▶ ACTIVITY: Check each line of the records below and collect those that include the word "Welcome".

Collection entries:
┌──
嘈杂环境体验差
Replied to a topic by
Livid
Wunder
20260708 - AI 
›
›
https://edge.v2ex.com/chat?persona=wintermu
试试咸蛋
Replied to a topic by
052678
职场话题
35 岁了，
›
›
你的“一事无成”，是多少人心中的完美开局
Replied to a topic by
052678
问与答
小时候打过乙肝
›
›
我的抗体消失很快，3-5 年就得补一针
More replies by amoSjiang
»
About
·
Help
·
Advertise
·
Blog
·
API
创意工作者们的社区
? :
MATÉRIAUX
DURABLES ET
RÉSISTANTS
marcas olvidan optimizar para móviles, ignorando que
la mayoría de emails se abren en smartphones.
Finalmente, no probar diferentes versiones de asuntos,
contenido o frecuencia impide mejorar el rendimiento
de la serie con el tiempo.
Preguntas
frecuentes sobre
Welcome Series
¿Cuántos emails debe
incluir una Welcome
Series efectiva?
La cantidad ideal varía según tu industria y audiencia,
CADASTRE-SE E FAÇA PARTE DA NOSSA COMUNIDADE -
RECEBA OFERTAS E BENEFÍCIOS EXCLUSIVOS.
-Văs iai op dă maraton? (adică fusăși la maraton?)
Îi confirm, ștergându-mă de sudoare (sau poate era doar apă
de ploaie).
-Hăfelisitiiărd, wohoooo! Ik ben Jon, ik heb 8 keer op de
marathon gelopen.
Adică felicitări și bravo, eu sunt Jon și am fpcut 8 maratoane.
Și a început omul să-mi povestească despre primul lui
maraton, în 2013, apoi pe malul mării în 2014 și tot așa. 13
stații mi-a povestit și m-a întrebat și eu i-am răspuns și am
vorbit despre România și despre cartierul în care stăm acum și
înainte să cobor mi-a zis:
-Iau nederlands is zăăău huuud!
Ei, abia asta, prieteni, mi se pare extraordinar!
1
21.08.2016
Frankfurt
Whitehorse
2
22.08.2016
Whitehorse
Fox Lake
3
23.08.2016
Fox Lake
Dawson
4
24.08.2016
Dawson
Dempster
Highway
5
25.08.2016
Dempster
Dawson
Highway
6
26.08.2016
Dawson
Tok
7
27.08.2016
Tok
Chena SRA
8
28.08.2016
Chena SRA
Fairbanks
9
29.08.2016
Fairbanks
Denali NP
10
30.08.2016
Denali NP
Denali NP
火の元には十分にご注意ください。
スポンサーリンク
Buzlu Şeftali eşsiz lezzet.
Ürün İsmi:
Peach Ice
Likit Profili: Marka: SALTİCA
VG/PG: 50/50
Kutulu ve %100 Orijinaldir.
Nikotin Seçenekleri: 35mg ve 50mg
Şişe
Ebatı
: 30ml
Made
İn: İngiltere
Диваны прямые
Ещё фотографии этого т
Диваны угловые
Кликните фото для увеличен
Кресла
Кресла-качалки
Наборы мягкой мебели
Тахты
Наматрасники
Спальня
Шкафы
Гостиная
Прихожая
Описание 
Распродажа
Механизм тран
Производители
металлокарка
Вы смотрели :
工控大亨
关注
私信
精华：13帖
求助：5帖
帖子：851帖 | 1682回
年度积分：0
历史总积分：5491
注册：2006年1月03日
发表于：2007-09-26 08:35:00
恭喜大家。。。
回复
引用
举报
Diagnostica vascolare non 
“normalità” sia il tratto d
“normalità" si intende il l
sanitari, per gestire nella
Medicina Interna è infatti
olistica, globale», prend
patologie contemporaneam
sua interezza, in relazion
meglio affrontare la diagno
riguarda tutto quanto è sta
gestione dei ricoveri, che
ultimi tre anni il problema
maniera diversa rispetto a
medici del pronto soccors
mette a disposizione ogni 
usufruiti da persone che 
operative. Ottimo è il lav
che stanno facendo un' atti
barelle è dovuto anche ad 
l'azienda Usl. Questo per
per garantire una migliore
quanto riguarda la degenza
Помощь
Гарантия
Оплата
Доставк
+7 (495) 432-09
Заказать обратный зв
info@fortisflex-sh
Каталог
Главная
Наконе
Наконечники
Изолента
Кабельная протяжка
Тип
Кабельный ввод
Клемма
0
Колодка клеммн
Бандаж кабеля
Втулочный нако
└──
▶ FINISHED EXERCISE:
Welcome Series
incluir una Welcome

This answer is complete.